### ABOUT THIS EXERCISE
Reproduce the data in full, exactly.
===== DATA EXCERPTS =====
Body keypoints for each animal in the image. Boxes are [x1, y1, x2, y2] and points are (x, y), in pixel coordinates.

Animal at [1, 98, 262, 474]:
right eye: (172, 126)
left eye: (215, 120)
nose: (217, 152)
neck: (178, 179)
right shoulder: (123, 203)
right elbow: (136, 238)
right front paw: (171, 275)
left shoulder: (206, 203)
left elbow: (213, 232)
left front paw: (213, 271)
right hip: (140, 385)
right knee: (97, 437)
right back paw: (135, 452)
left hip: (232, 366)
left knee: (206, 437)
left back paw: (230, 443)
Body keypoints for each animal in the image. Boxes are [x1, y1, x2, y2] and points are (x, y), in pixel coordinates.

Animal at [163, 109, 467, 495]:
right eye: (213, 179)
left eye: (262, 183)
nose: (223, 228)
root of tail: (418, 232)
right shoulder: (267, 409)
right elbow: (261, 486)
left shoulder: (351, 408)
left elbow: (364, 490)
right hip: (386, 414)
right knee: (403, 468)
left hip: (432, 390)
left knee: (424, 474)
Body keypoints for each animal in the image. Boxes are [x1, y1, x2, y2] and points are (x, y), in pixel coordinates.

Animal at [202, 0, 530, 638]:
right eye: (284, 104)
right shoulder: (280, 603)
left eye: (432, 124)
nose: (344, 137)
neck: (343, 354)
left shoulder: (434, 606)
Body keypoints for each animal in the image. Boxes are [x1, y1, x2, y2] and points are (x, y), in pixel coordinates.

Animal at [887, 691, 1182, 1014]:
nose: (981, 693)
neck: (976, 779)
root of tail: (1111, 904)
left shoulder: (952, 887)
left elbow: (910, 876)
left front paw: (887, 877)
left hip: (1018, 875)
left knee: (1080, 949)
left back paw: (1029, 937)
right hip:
=====
### ANSWER FOR THE TASK
Body keypoints for each animal in the image. Boxes are [x1, y1, x2, y2] and points are (x, y), in pixel coordinates.

Animal at [1, 98, 262, 474]:
right eye: (172, 126)
left eye: (215, 120)
nose: (217, 152)
neck: (178, 179)
right shoulder: (123, 203)
right elbow: (136, 238)
right front paw: (171, 275)
left shoulder: (206, 203)
left elbow: (213, 232)
left front paw: (213, 271)
right hip: (140, 385)
right knee: (97, 437)
right back paw: (135, 452)
left hip: (232, 366)
left knee: (206, 437)
left back paw: (230, 443)
Body keypoints for each animal in the image. Boxes are [x1, y1, x2, y2] and points are (x, y), in pixel coordinates.

Animal at [163, 109, 467, 495]:
right eye: (213, 179)
left eye: (262, 183)
nose: (223, 228)
root of tail: (418, 232)
right shoulder: (267, 409)
right elbow: (261, 486)
left shoulder: (351, 408)
left elbow: (364, 490)
right hip: (386, 414)
right knee: (403, 468)
left hip: (432, 390)
left knee: (424, 474)
Body keypoints for each animal in the image. Boxes are [x1, y1, x2, y2] and points are (x, y), in pixel coordinates.

Animal at [202, 0, 530, 638]:
right eye: (284, 104)
right shoulder: (280, 603)
left eye: (432, 124)
nose: (344, 137)
neck: (343, 354)
left shoulder: (434, 606)
Body keypoints for each animal in the image. Boxes are [x1, y1, x2, y2] and points are (x, y), in pixel coordinates.

Animal at [887, 691, 1182, 1014]:
nose: (981, 693)
neck: (976, 779)
root of tail: (1111, 904)
left shoulder: (952, 887)
left elbow: (910, 876)
left front paw: (887, 877)
left hip: (1018, 875)
left knee: (1080, 949)
left back paw: (1029, 937)
right hip:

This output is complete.